So, I think my muse has died. I'm signed up for two big bangs right now and I'm definitely going to have to drop out of one and most likely the other as well, because every time I open a document I re-read what I have and spend half an hour making minuscule changes to what I've already written and then I'm done. I'm dried up.
But Tumblr put me in a meta kind of mood today, when someone commented that we know Sam takes his coffee black because that's how he orders it in 7.07, "The Mentalists," and someone else mentioned that he doesn't take it black any other time.
(expanded from my Tumblr post)
Okay but this is when he’s separated from Dean, and he keeps telling himself it’s a good thing, it was the right decision, Dean killed Amy, for fuck’s sake, and lied about it and he had to hear it from a fucking leviathan and he just can’t look at the guy right now, can’t even think about him without feeling his blood pressure spike and being swept away on a surging wave of anger; it’s the right decision, he knows it’s the right decision.

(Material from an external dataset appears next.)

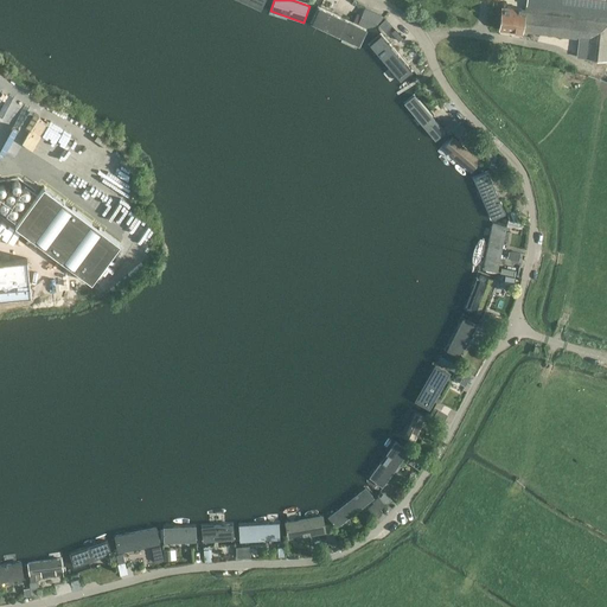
[(606,0),(526,0),(525,10),(502,7),(499,29),(577,39),(576,57),(606,61),(606,0)]
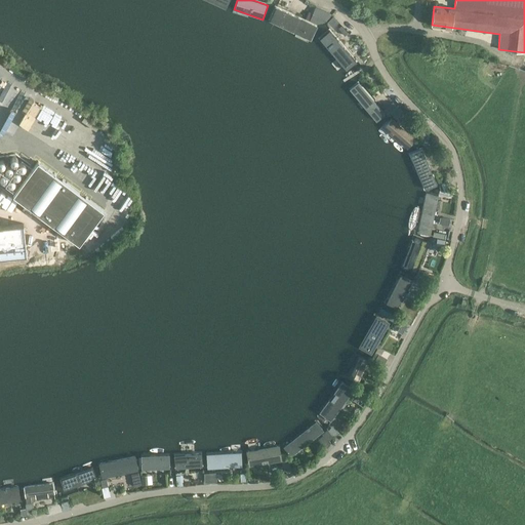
[(317,26),(275,7),(268,23),(311,41),(317,26)]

And yet, on the other hand, he can’t stand it, is constantly worrying about Dean, wants to know if he’s okay, because what if something happens to him because Sam doesn’t have his back, it’ll just be one more person who was hurt or killed because of him, and Cas isn’t going to save him now, and Bobby’s not there to back him up, and beyond the worrying, he finds it difficult to sleep without the sound of Dean breathing in the bed next to his, wakes up in a cold panic when he does manage to doze off, slips into a downward spiral of worry and despair and no, he’s not sleeping much at all.
And what about Jacob, what about the child Amy was so desperate to protect, he doesn't know if Dean killed him too (is ashamed he didn't think to ask), because if he didn't, that means Jacob is alive and alone out there, and Sam should try to find him, try to help him (although he's afraid Jacob would end up as another entry on the list of those who died because Sam Winchester crossed their paths) but if he did, if Dean killed the kid, it means his whole she kills people, Sam excuse is a bunch of bullshit because Jacob didn't kill anybody.
(But the worst part is that Lucifer knows now, and he's never going to stop gloating about it.)
So, yeah, black coffee with an extra shot. That's what Sam's having today.
(Years from now, he'll find out about Magda, what the BMoL did to the sweet psychic girl he thought he'd saved, and Dean will be furious, will be spitting fire, will rage that the BMoL had no right to kill someone who wasn't going to hurt anyone, had no right to override their decision, should not have killed someone so safe and harmless, and Sam will relive this pain, will avoid catching his brother's eye, will bite back the urge to confess this is bringing up some old shit that I thought I'd forgotten because he doesn't know which would be worse - if Dean remembers, or if he doesn't.)